If x^2 +4x +6 is a factor of x^4 +rx^2 +s, then r+s is:

One of us obtained 32, while the other got 52. I would just like to see what the correct answer is.

All exponents are all just the single number.

2. I never will understand this sort of dispute. This is not meteorology where certain signs may mean rain or they may not. One of you should be able to prove your answer. Who tried?

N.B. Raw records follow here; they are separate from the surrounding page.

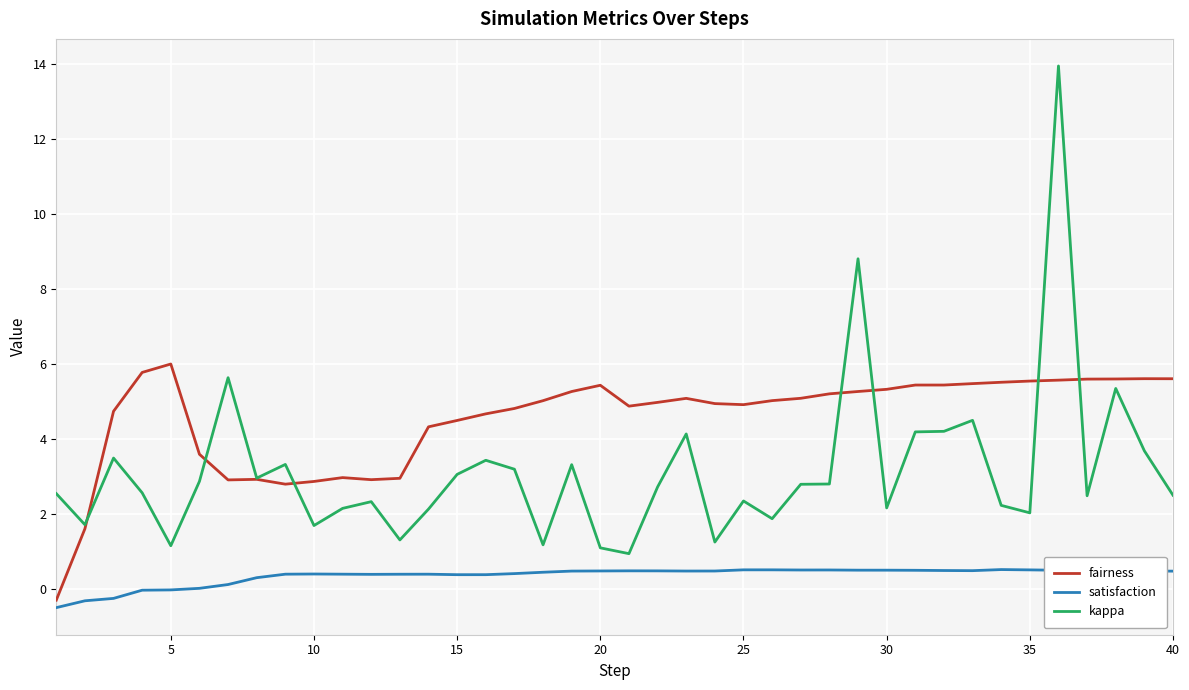

At how many categories does at least one series exceed 1?

40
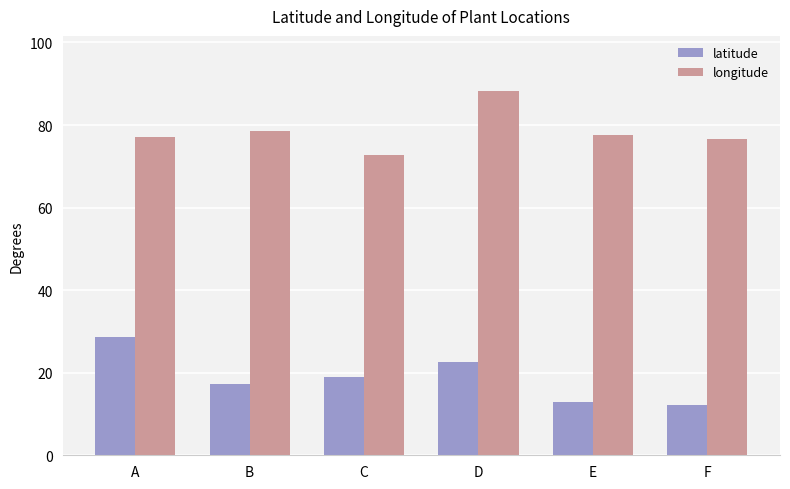

Are the bars grouped side by side (vs. stacked)?

Yes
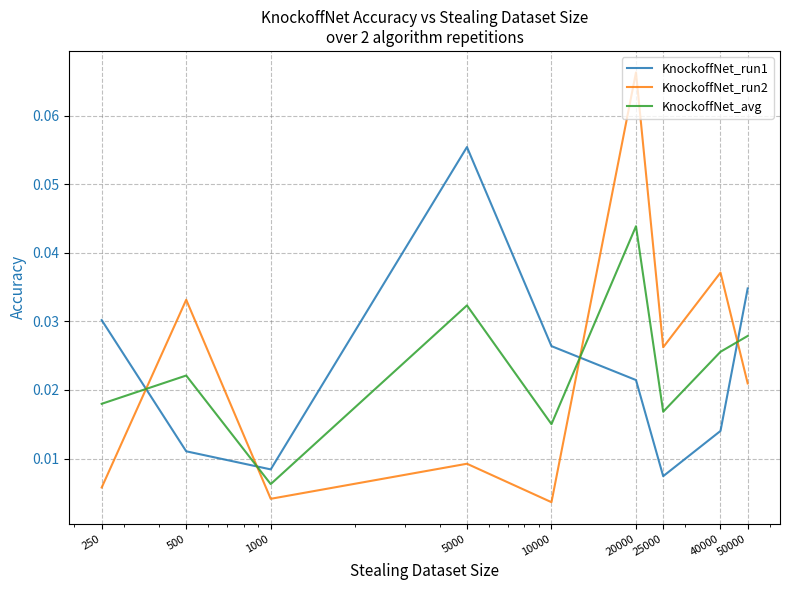

List the series in order of their peak value, highest first.

KnockoffNet_run2, KnockoffNet_run1, KnockoffNet_avg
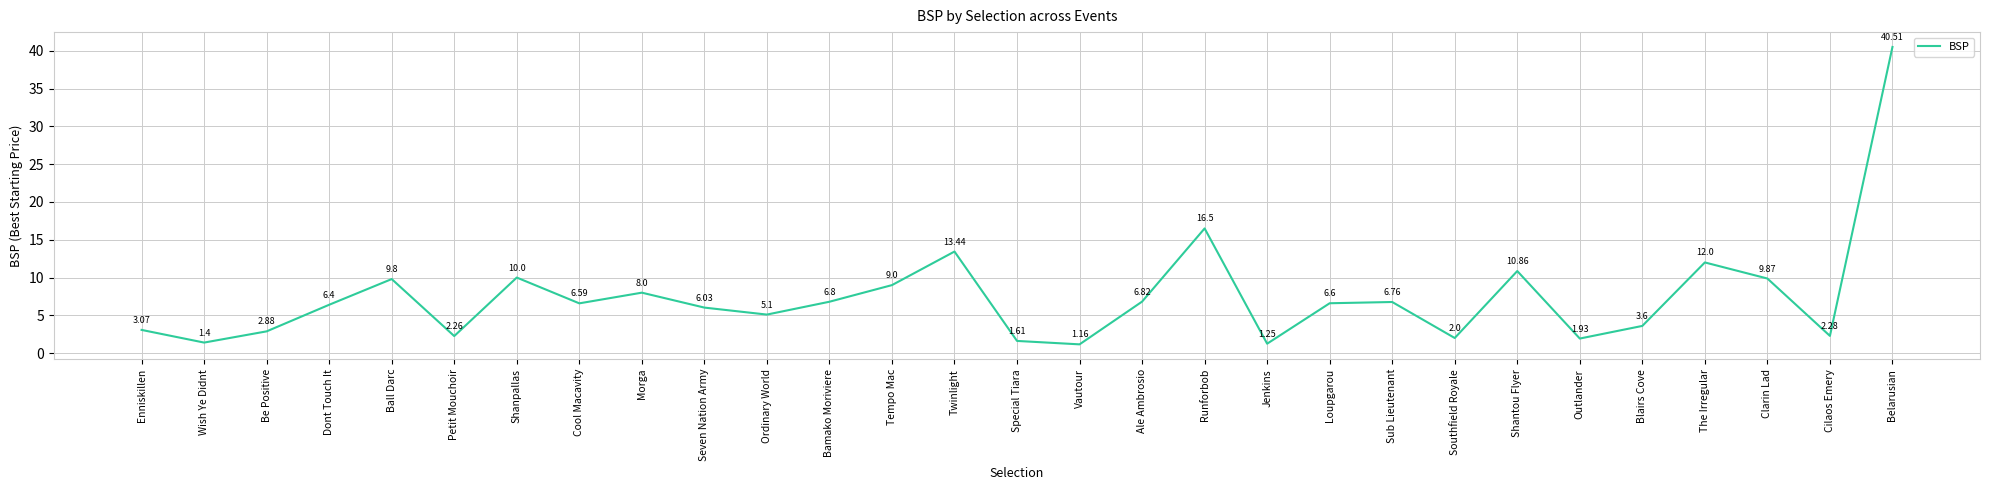

What value does the data have at The Irregular?

12.0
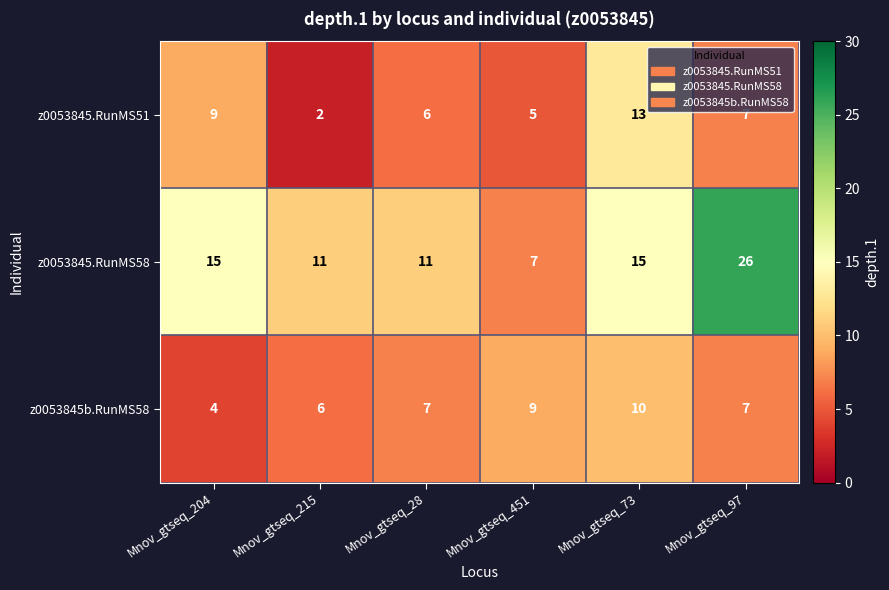

Which category has the lowest value in the z0053845.RunMS51 series?

Mnov_gtseq_215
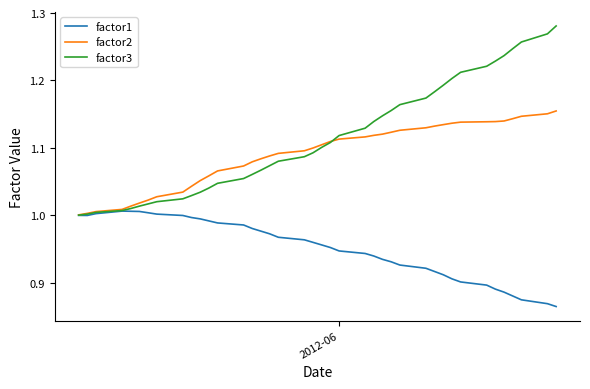

What are all the series names shown in the legend?

factor1, factor2, factor3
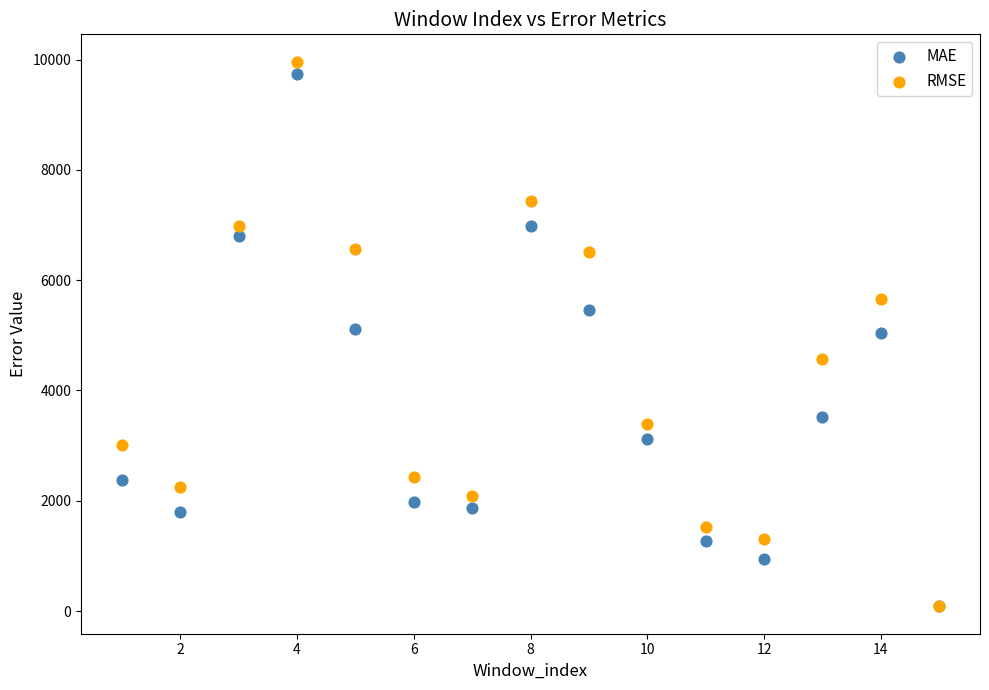

Which series has the widest spread of Y values?

RMSE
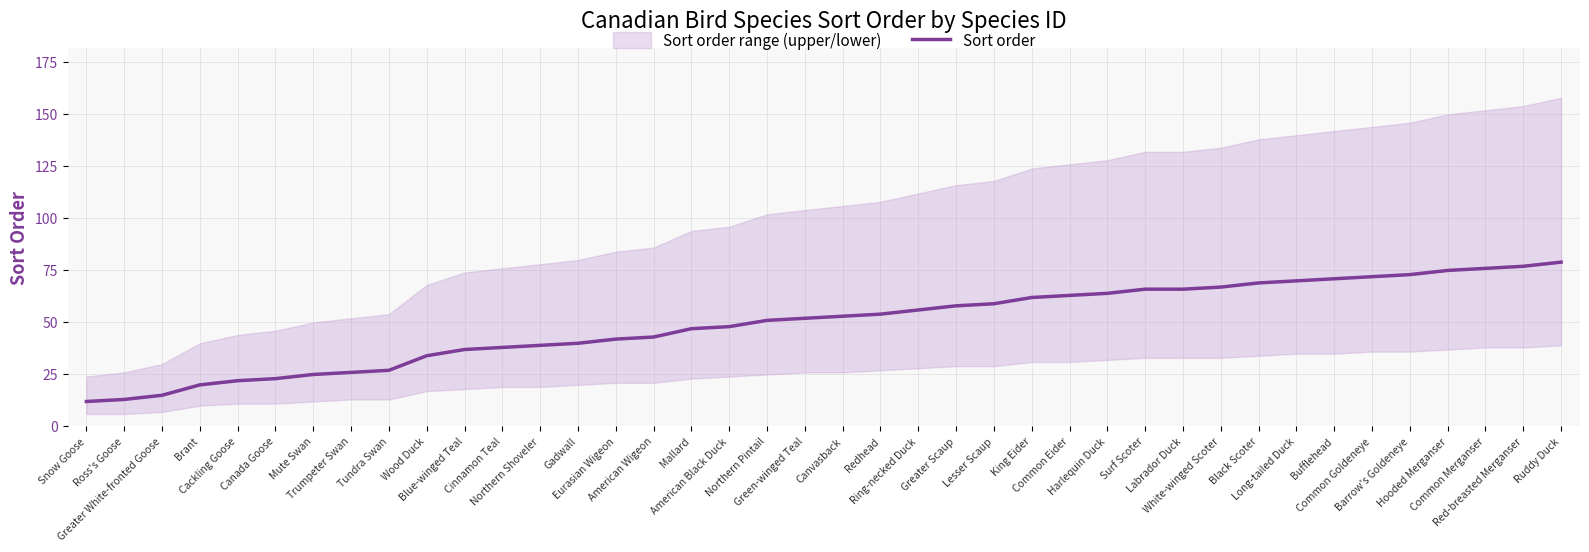

What is the average value?

50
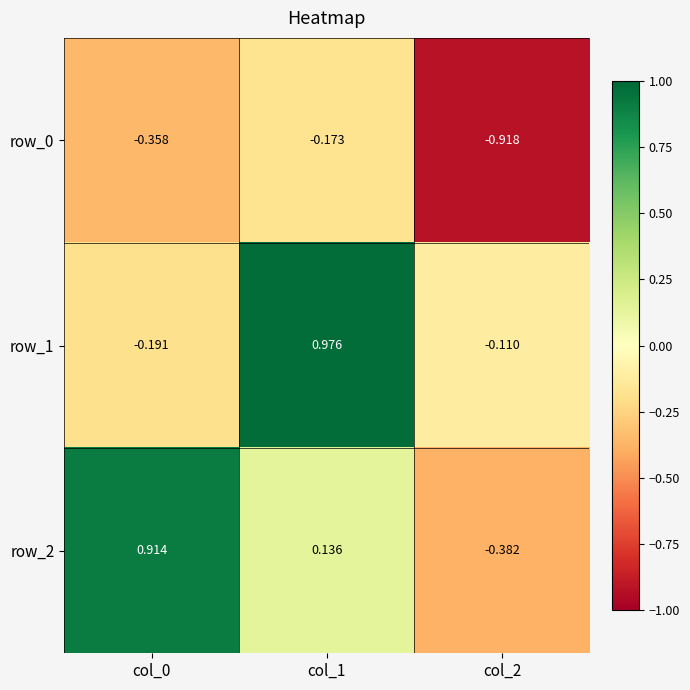

At which label does row_1 first exceed 0?

col_1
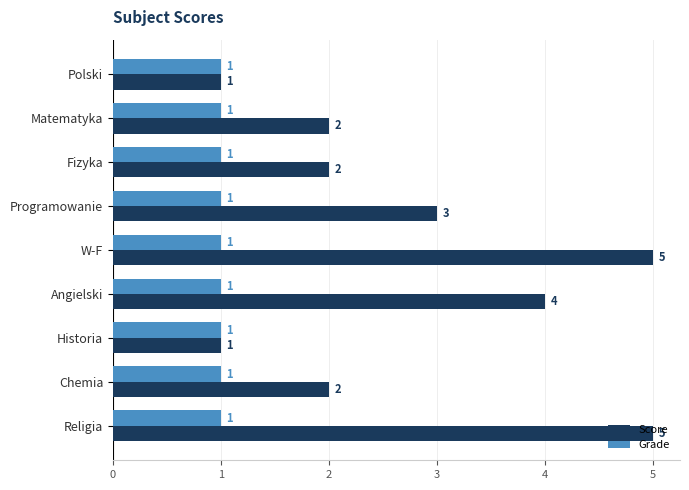

What is the difference between the maximum and second lowest values in the Score series?

4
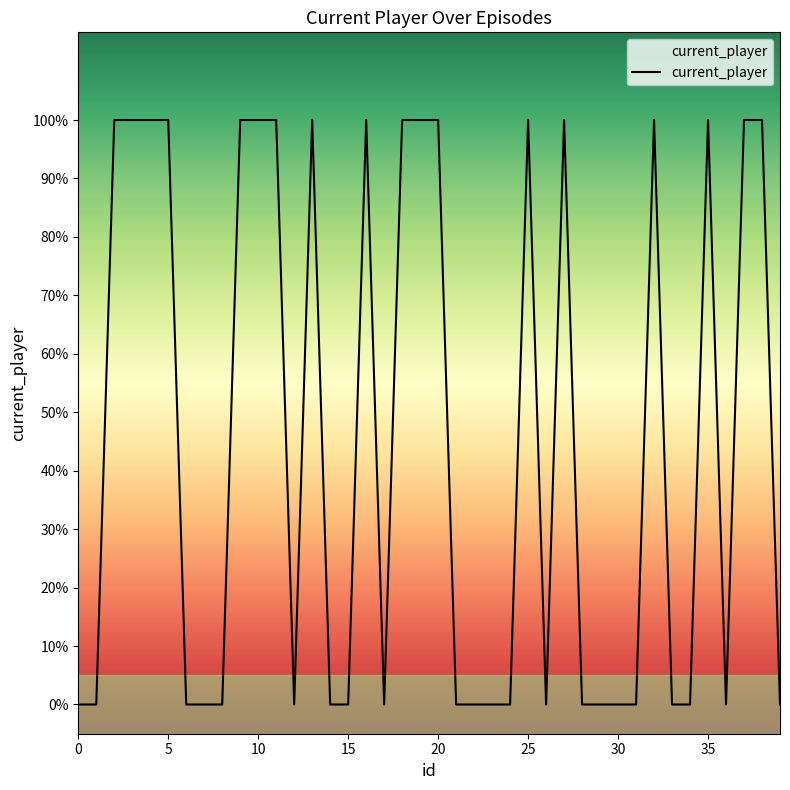

Does the chart display data point markers on the line(s)?

No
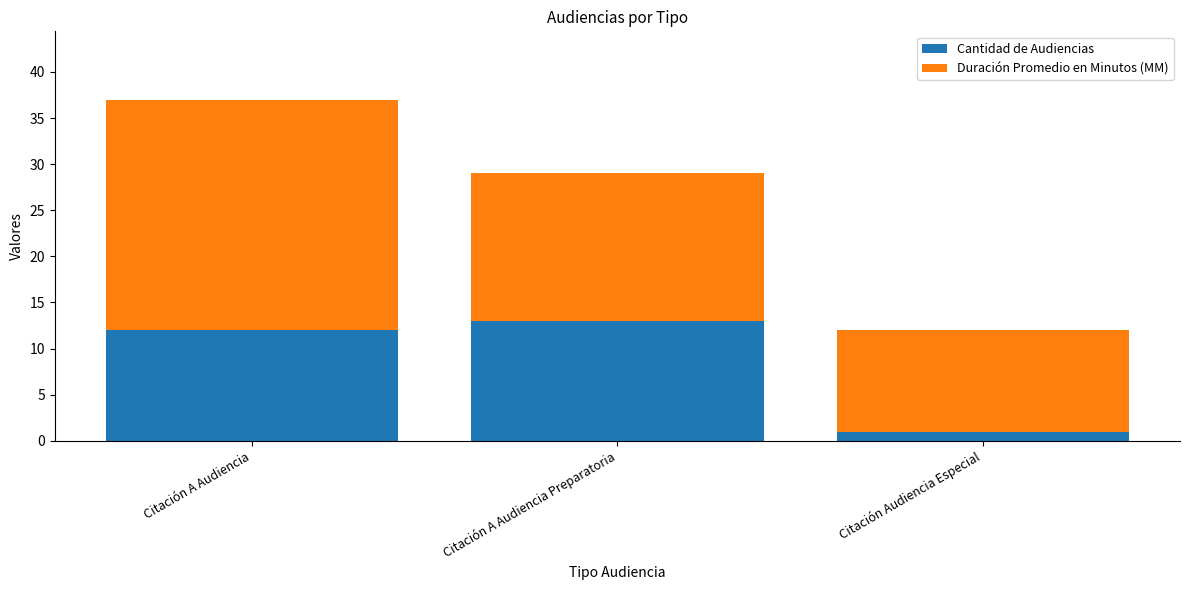

Reading left to right, what are the values for Cantidad de Audiencias?

Citación A Audiencia=12	Citación A Audiencia Preparatoria=13	Citación Audiencia Especial=1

Who succeeded?

Ignoring all the variables...
(1 0 r) - (1 4 6) = (0 -4 r-6)

(-4 r-6 0) - (-4 -16 -24) = (0 r+10 24)

(r+10 24 s) - (r+10 4r+40 6r+60) = (0 -4r-16 s-6r-60)

-4r-16 = 0
s-6r-60 = 0

Now what?

3. Originally Posted by jd3005
If x^2 +4x +6 is a factor of x^4 +rx^2 +s, then r+s is:

One of us obtained 32, while the other got 52. I would just like to see what the correct answer is.

All exponents are all just the single number.

Long division: $\displaystyle x^4+rx^2+s=(x^2+4x+6)(x^2-4x+(r+10))+\left[(-16-4r)x+(s-6r-60)\right]$ . The last part within the square parenthes4s is the residue and this must be zero, and from here that $\displaystyle -16-4r=0\,,\,\,s-6r-60=0$ , and solving this we get that $\displaystyle r+s=32$ .

Tonio

4. Let $\displaystyle x^4+rx^2+s = (ax^2+bx+c)(x^2+4x+6)$

Then $\displaystyle x^4+rx^2+s = ax^2(x^2+4x+6)+bx(x^2+4x+6)+c(x^2+4x+6)$

$\displaystyle \Rightarrow x^4+rx^2+s = ax^4+4ax^3+6ax^2+bx^3+4bx^2+6bx+cx^2+4cx+6c$

$\displaystyle \Rightarrow x^4+rx^2+s = ax^4+4ax^3+bx^3+6ax^2+4bx^2+cx^2+6bx+4cx+6c$

$\displaystyle \Rightarrow x^4+rx^2+s = (a)x^4+(4a+b)x^3+(6a+4b+c)x^2 +(6b+4c)x+6c$

Then compare the coefficients:

$\displaystyle a = 1$

$\displaystyle 4a+b = 0 \Rightarrow 4(1)+b = 0 \Rightarrow b = -4$

$\displaystyle 6a+4b+c = r \Rightarrow 6(1)+4(-4)+c = r \Rightarrow -10+c = r$

$\displaystyle 6b+4c = 0 \Rightarrow 6(-4)+4c = 0 \Rightarrow -24+4c = 0 \Rightarrow 4c = 24 \Rightarrow c = \frac{24}{4} = 6$

$\displaystyle s = 6c = 6(6) = 36$

$\displaystyle r = -10+c = -10+6 = -4.$

We have $\displaystyle s = 36$ and $\displaystyle r = -4$. Hence $\displaystyle s+r = 36-4 = 32$.